In words: The log-probability of the data is at least as large as the expected reconstruction quality minus the KL penalty.

In math:

\[ \log p_\theta(x) \geq \underbrace{\mathbb{E}_{q_\phi(z|x)}[\log p_\theta(x|z)]}_{\text{reconstruction term}} - \underbrace{\mathrm{KL}(q_\phi(z|x) \| p(z))}_{\text{regularization term}} \]

Explanation:

  • Left side: \(\log p_\theta(x)\) is the log marginal likelihood (or "evidence"). This is what we want to maximize—it measures how well our model explains the data.

  • Right side: The ELBO (Evidence Lower BOund). Since we can't compute the left side directly, we maximize this lower bound instead.

  • Reconstruction term: \(\mathbb{E}_{q_\phi(z|x)}[\log p_\theta(x|z)]\) asks: "If I sample latents from my encoder \(q_\phi(z|x)\), how well does my decoder \(p_\theta(x|z)\) reconstruct the original data?"

  • KL term: \(\mathrm{KL}(q_\phi(z|x) \| p(z))\) measures how far the encoder's distribution is from the prior. It penalizes encoders that stray too far from \(\mathcal{N}(0, I)\).


2. Deriving the ELBO (Step by Step)

Step 1: Start with the marginal likelihood

In words: The probability of data \(x\) is obtained by integrating over all possible latent values \(z\).

In math:

\[ \log p_\theta(x) = \log \int p_\theta(x, z) \, dz \]

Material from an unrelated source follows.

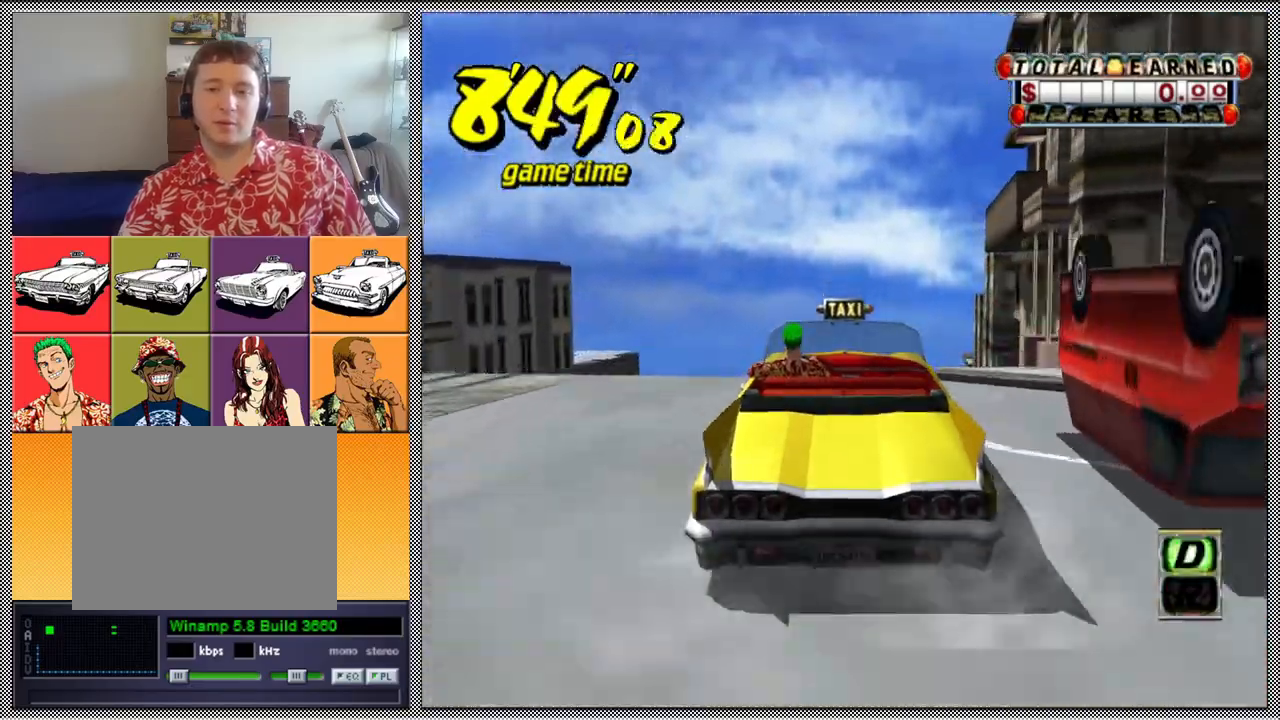
{"buttons": ["Z"], "left_stick": "center", "right_stick": "center", "events": [[100, "left_stick", "right"], [267, "left_stick", "center"]]}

Explanation: This integral is intractable for deep networks because we'd need to evaluate the decoder for every possible \(z\).


Step 2: Introduce the approximate posterior

In words: Multiply and divide by \(q_\phi(z|x)\) inside the integral—this doesn't change the value.

In math:

\[ = \log \int q_\phi(z|x) \cdot \frac{p_\theta(x, z)}{q_\phi(z|x)} \, dz \]

Explanation: This is a mathematical trick. We're rewriting the integral in a form that lets us use importance sampling.


Step 3: Rewrite as an expectation

In words: The integral over \(q_\phi(z|x)\) is just an expectation under that distribution.

In math:

\[ = \log \mathbb{E}_{q_\phi(z|x)} \left[ \frac{p_\theta(x, z)}{q_\phi(z|x)} \right] \]

Explanation: We've converted the integral into an expectation, which we can estimate by sampling.


Step 4: Apply Jensen's inequality

In words: The log of an expectation is at least as large as the expectation of the log.

In math:

\[ \geq \mathbb{E}_{q_\phi(z|x)} \left[ \log \frac{p_\theta(x, z)}{q_\phi(z|x)} \right] \]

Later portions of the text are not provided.